Spain is a nation of 19 separate regional parliaments, each responsible for things like housing, the regional environment, regional finances, education.

Separatist sentiments vary across those regions. In the Basque areas, where culture, language, food and identity is ubiquitous, so too is support for the leftist, pro-independence EH Bildu. Its six deputies will exact a high price. Another Basque separatist party, the PN, won five seats.

And then there’s Catalonia, whose future, centred on Spain’s second-largest city of Barcelona, will again be at the forefront in Madrid. The ERC party was returned with seven seats, with the Junts per Catalunya party also winning seven seats

The three remaining seats are filled by a deputy from the Canary Islands, one from Galicia and one from the Navarran People’s Union.

They hold the key to power but also speak to the strong sense of nationalism from Spain’s disparate 19 regional assemblies. And the price for their participation in a new government is a weakening of the ties that bind Spain together.

In May, Prime Minister Pedro Sanchez, the leader of the Socialist Party (PSOE) and the largest in the outgoing coalition, called a snap general election after his junior coalition partners suffered a serious setback in municipal elections.
● ● ● ●
Set problem 1:
According to the excerpt on Spain's regional parties, how many seats did the ERC party win?
Set problem 2:
Write a continuation of the excerpt on Spain's regional parties, picking up after its final sentence.
The records that come next are separate material and have no connection to the excerpt on Spain's regional parties.

Excerpted records:
● ● ● ●
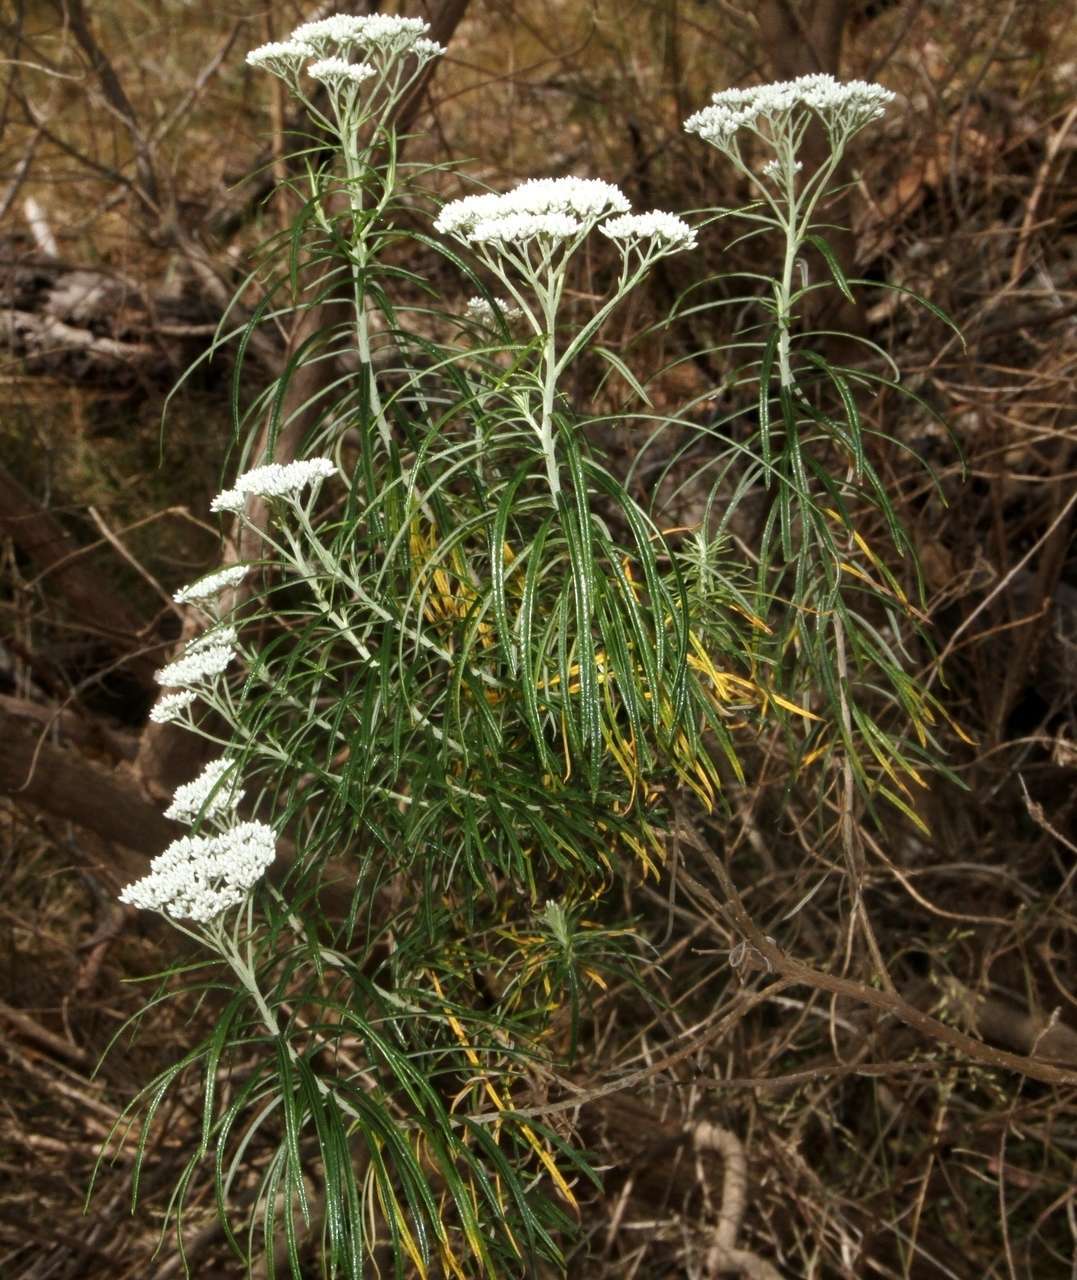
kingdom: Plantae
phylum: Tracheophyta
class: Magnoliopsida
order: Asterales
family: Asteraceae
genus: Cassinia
● ● ● ●
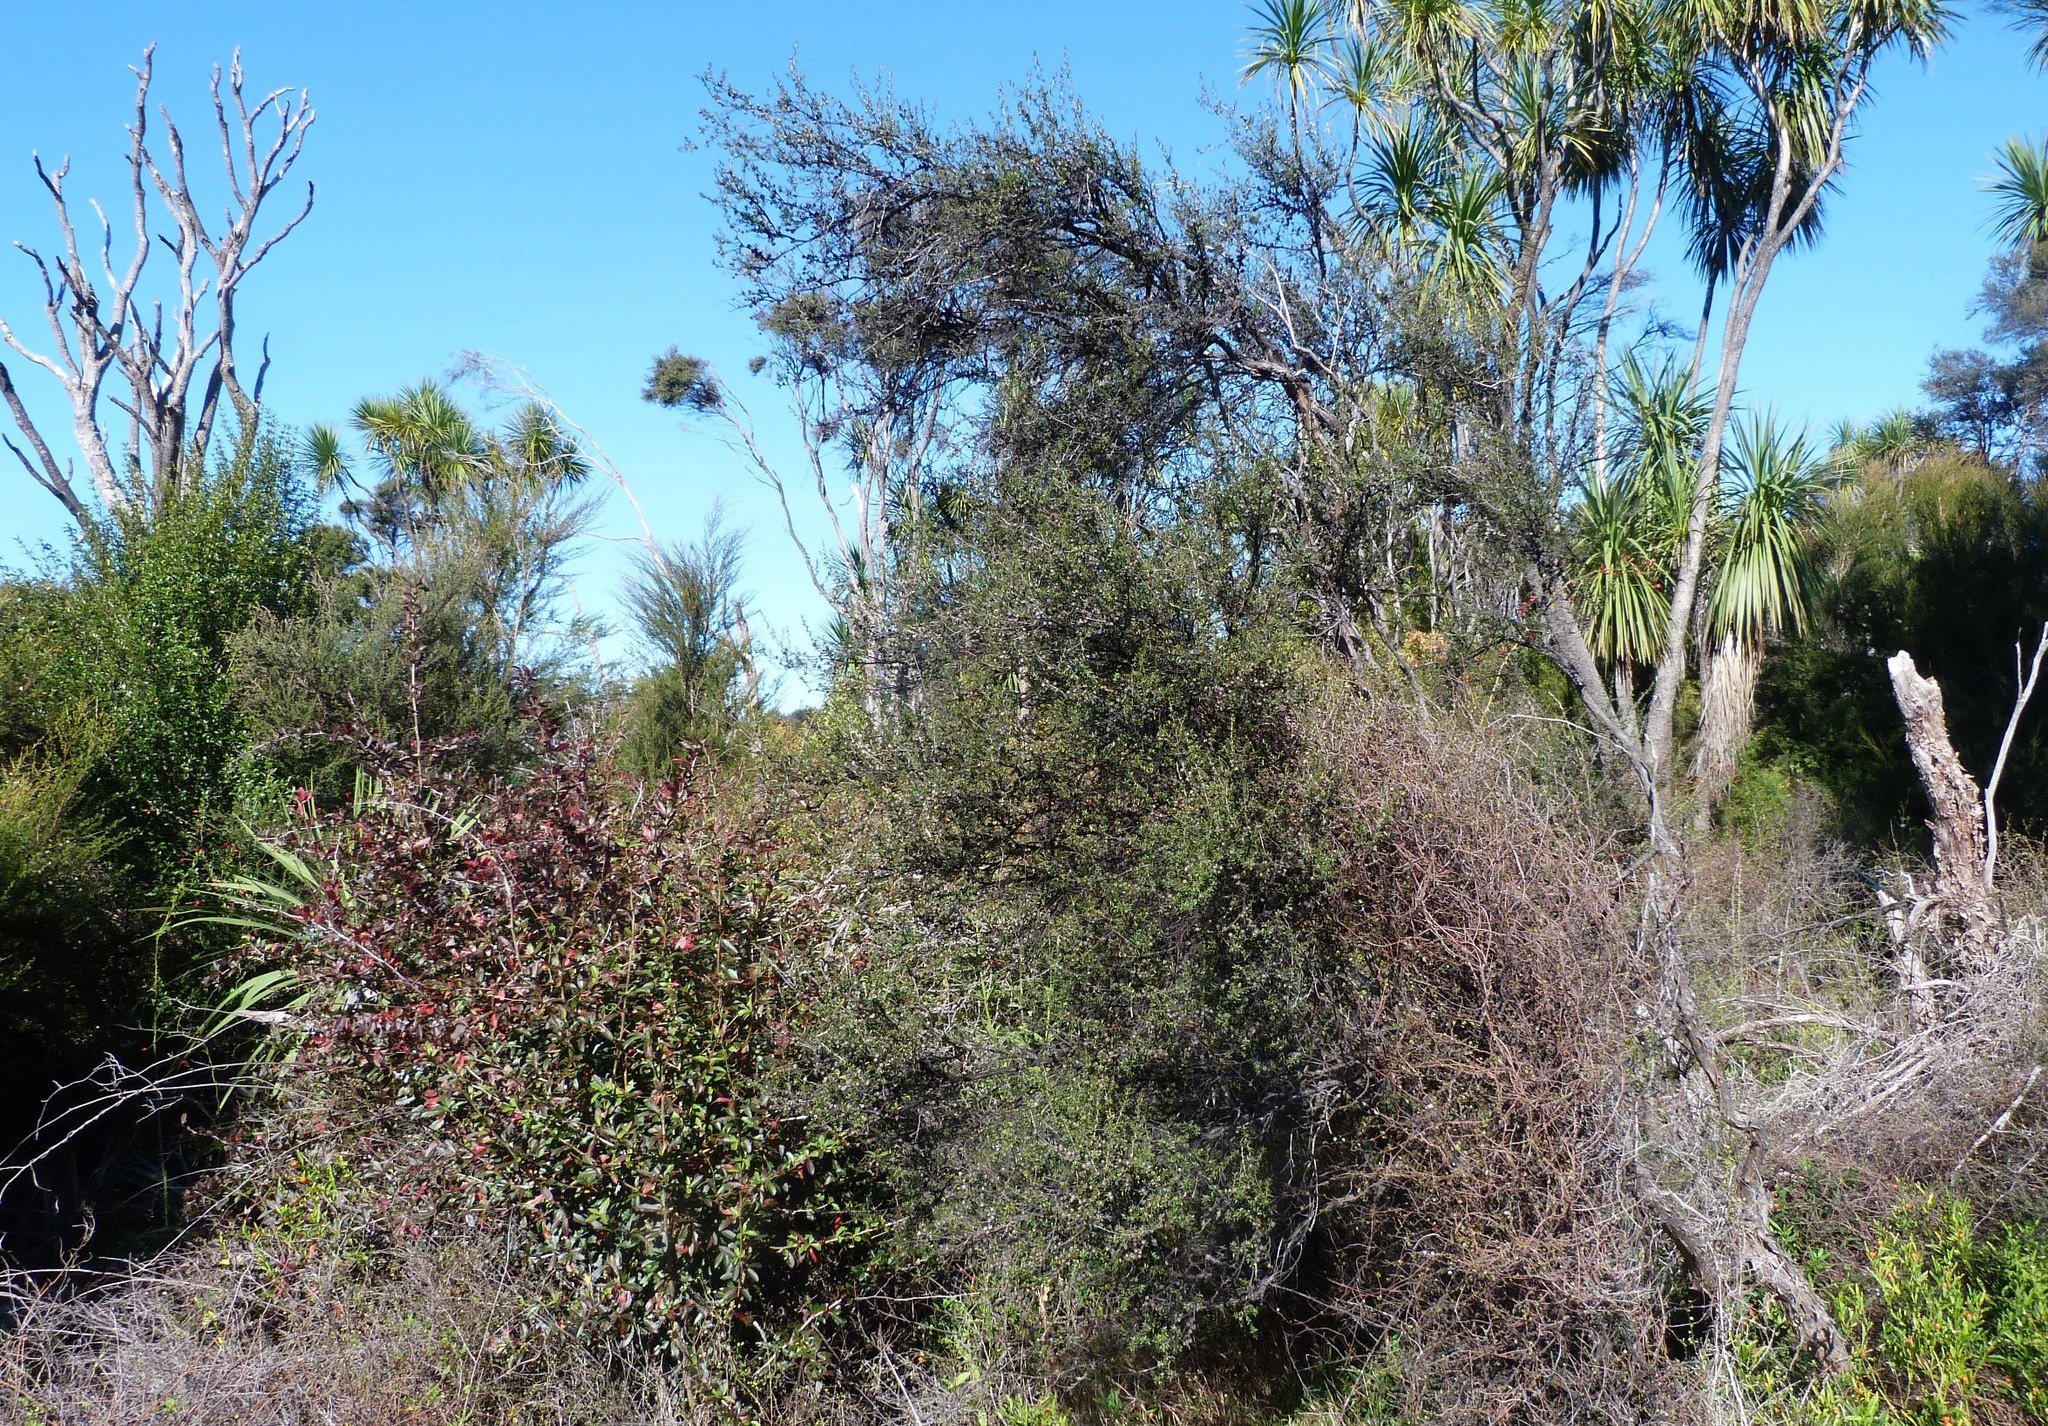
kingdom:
● ● ● ●
Expected answer 1:
The ERC party won seven seats.

Expected answer 2:
Calling the election was a gamble, with Sanchez betting that the majority of Spain’s voters would not support the far-right Vox party in its efforts to sit at the Cabinet table with the more moderate Popular Party (PP).

Pedro Sanchez
PM Sanchez has the lion’s share of work to do to cobble together a coalition of the left Image Credit: Rruters

A Challenge Amid Regional Divides

It was a gamble and considering that the PP and Vox won 168 seats — eight seats short of a majority — in that regard Sanchez’s political instincts were right. A majority of Spanish voters did not want to see Vox, with its support for the era of dictator General Franciso Franco, in power.

But it also leaves Sanchez with the lion’s share of work to do to cobble together a coalition of the left.

The PSOE won 122 seats and Sanchez can rely on the 31 gained by Sumar, the left-wing umbrella coalition formed following those May local elections. Bring the Basques on board and his route to power gives him 164. Win over the Catalonians and he returned to power. Of course that’s easier said than done — and the coming weeks will determine whether he has the guile to get over the line once more.

If there’s one thing Sanchez has shown in his career over the past six years, it is that he has the ability to break and make political opponents.

He was a long shot to become prime minister back in 2018 when he timed a no-confidence motion to perfection, ousting Mariano Rajoy and the PP from power after a long-running scandal. He cobbled together a coalition of the Basques and the Catalans then — and he’s betting he can do the same now.

But the rise of Vox over these past five years has been fostered by those on the right who see Spain as being too weak, too willing to compromise to the regions, giving too much away when power needs to be centralised in Madrid.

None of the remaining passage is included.